Témoin du drame à Sanaa, l’un d’eux, Osmane, raconte qu’ils avaient « fait la grève de la faim pour réclamer (leur) libération ou (leur) rapatriement ». Selon lui, les houthis leur ont dit : « On va vous faire manger de force et vous allez combattre avec nous au front ».  

Acheminement de l’aide

Les houthis sont régulièrement accusés par les organisations humanitaires d’entraver l’acheminement de l’aide dont 80 % de la population dépend dans ce pays très pauvre de la péninsule arabique.

Les rebelles ont qualifié ce drame de « normal », ajoutant qu’il aurait « pu se produire ailleurs » et en rejetant la responsabilité sur les organisations humanitaires qui n’apporteraient pas suffisamment d’aide, selon eux.

« L’incident […] ne devrait pas être politisé ou instrumentalisé », a déclaré à HRW Mohammed Abdelsalam, un porte-parole des houthis, selon le communiqué.

M. Abdelsalam a demandé l’ouverture de l’aéroport de Sanaa, sous blocus saoudien, pour que les migrants bloqués dans les territoires contrôlés par les rebelles « puissent rentrer chez eux ».

Depuis plus de six ans, le Yémen est ravagé par une guerre opposant les houthis, soutenus par l’Iran, aux forces gouvernementales, appuyées par une coalition militaire menée par l’Arabie saoudite.

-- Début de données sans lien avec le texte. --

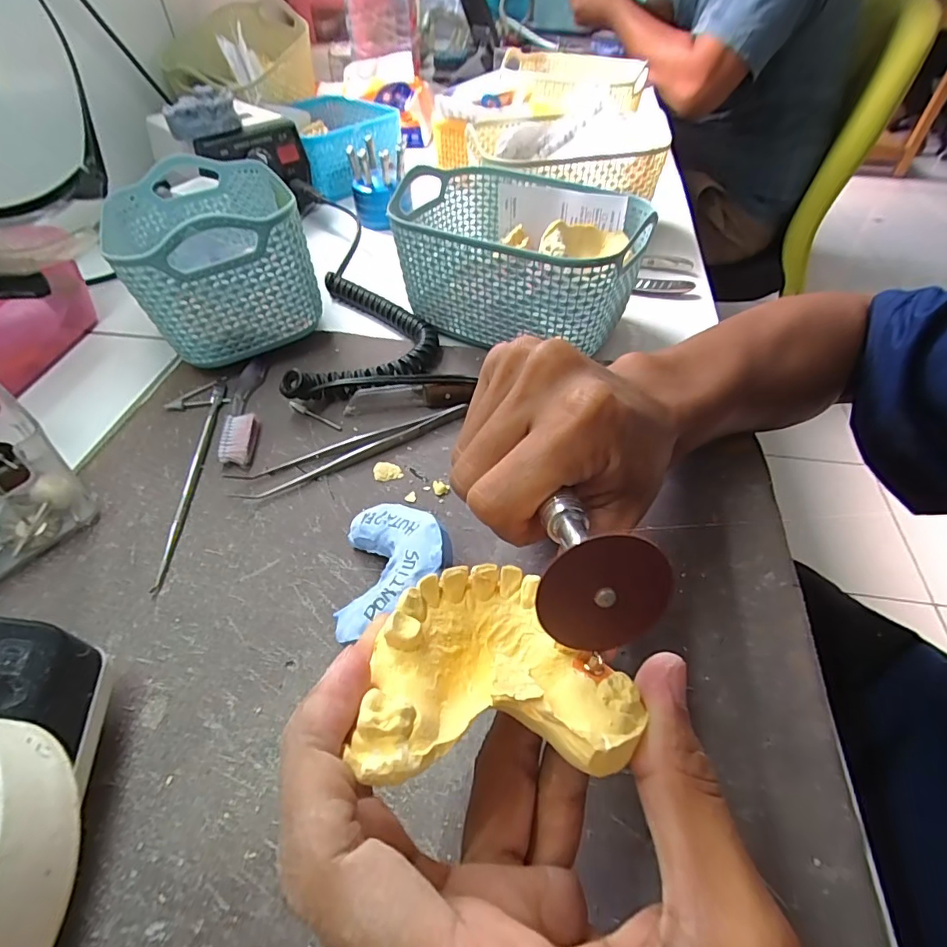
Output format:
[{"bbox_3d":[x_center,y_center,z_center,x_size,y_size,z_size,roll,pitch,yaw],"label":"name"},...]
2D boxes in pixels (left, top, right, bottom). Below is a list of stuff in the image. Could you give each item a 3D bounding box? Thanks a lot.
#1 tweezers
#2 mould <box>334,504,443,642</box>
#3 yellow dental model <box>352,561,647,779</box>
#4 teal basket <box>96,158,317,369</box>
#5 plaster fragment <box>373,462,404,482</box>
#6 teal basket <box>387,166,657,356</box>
[{"bbox_3d":[-0.072,-0.016,0.303,0.137,0.010,0.025,-20,52,-17],"label":"tweezers"},{"bbox_3d":[-0.037,0.044,0.235,0.046,0.034,0.064,-2,49,-1],"label":"mould"},{"bbox_3d":[0.006,0.047,0.129,0.062,0.022,0.053,-3,49,-3],"label":"yellow dental model"},{"bbox_3d":[-0.188,-0.159,0.373,0.109,0.099,0.172,-21,52,-17],"label":"teal basket"},{"bbox_3d":[-0.050,-0.002,0.294,0.016,0.004,0.014,-11,50,-9],"label":"plaster fragment"},{"bbox_3d":[0.031,-0.152,0.374,0.165,0.084,0.117,24,53,20],"label":"teal basket"}]

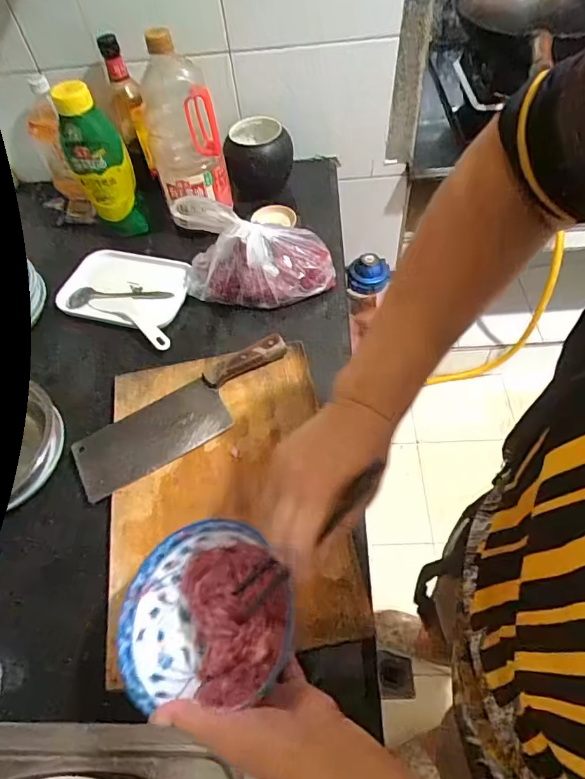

Le conflit a fait des dizaines de milliers de morts et des millions de déplacés, selon des ONG. L’ONU a averti que le pays se rapprochait plus que jamais d’une famine à grande échelle faute de financement suffisant pour l’aide humanitaire.

Malgré cela, des migrants de la Corne de l’Afrique continuent de transiter par le Yémen dans l’espoir de rejoindre les riches pays du Golfe.